The only full, complete, and meaningful life anyone can live is one that is wholly devoted to Christ — one that shows a love for Christ that is so radical it makes even biblical love for family look like hatred in comparison. One can certainly live a life like that without being married. In fact, Paul even warns those who are married to be careful not to be distracted “in view of the present distress.”

In their book You and Me Forever: Marriage in Light of Eternity, Francis and Lisa Chan have guided my understanding of what Paul is getting at in 1 Corinthians 7. They write, “His point is that life on earth is short. There is an urgency to the period of time in which we live — after Jesus’ resurrection and before his second coming. We all have callings from God, and those callings are bigger than our marriages.
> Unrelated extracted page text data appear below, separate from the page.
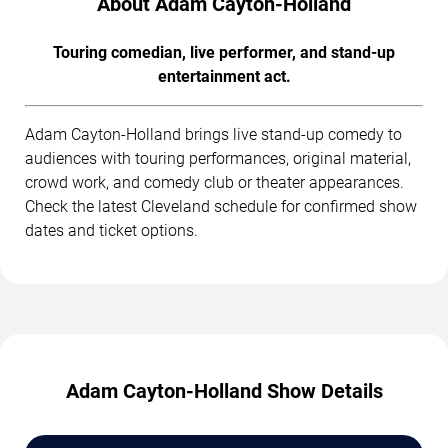
About Adam Cayton-Holland
Touring comedian, live performer, and stand-up
entertainment act.
Adam Cayton-Holland brings live stand-up comedy to
audiences with touring performances, original material,
crowd work, and comedy club or theater appearances.
Check the latest Cleveland schedule for confirmed show
dates and ticket options.
Adam Cayton-Holland Show Details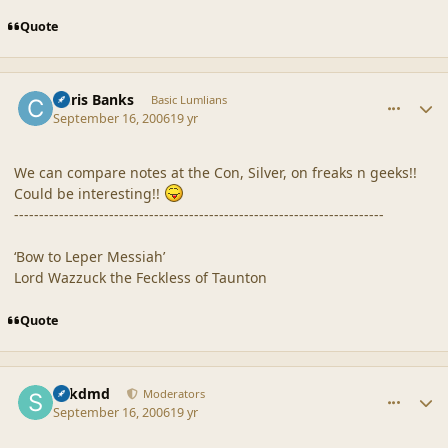
Quote
comment_32935
Author stats
Chris Banks
Basic Lumlians
September 16, 2006
19 yr
We can compare notes at the Con, Silver, on freaks n geeks!!
Could be interesting!!
--------------------------------------------------------------------------
‘Bow to Leper Messiah’
Lord Wazzuck the Feckless of Taunton
Quote
comment_32939
Author stats
sdkdmd
Moderators
September 16, 2006
19 yr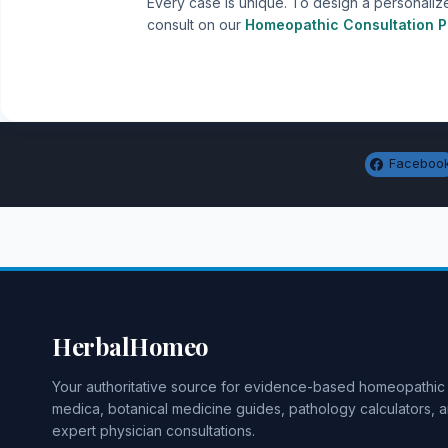
Every case is unique. To design a personaliz
consult on our
Homeopathic Consultation P
Faceboo
HerbalHomeo
Your authoritative source for evidence-based homeopathic
medica, botanical medicine guides, pathology calculators, 
expert physician consultations.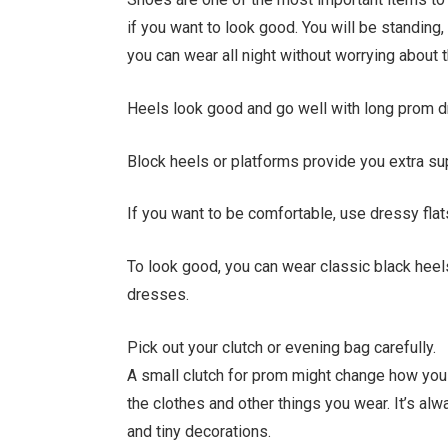
if you want to look good. You will be standing,
you can wear all night without worrying about 
Heels look good and go well with long prom 
Block heels or platforms provide you extra su
If you want to be comfortable, use dressy fla
To look good, you can wear classic black heel
dresses.
Pick out your clutch or evening bag carefully.
A small clutch for prom might change how you 
the clothes and other things you wear. It’s al
and tiny decorations.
Seeking his kingdom must be our first priority, and if we’re not careful, marriage can get in the way.”

Singleness can get in the way too. While we might not be married, we can just as well be consumed with it or our lack thereof. We can make growing in holiness more about preparing for an earthly spouse rather than for a Heavenly One. We can turn “single” into a noun and use it as our identity rather than someone who was bought with blood.

Staying single forever isn’t the worst thing that could ever happen to you. Whether single or married, “ignoring the one command that the newly resurrected King of the Universe delivered to you could certainly qualify as the stupidest thing you could do in your lifetime,” writes Francis and Lisa Chan.

What kind of Christian community would we be if single Christians were more fixated on that rather than the question of whether God was calling us to lifelong singleness? Lauren Winner points out that “our task is to discern a call to singleness for right now, and that’s not so difficult. If you are single right now, you are called, right now, to be single — called to live single life as robustly, and gospel-conformingly, as you possibly can.”

What if that was the unashamed and unmistakeable message and experience of the church? What if there were just as many sermons preached from the pulpit on the intentional life, married or single, of 1 Corinthians 7 as sermons on Ephesians 5? What if we, as a church, got excited about the spiritual reproduction that singles and marrieds are all invited to participate in together, as much as we do about another engagement or birth announcement?

That would make the experience of being single exciting and worth working towards.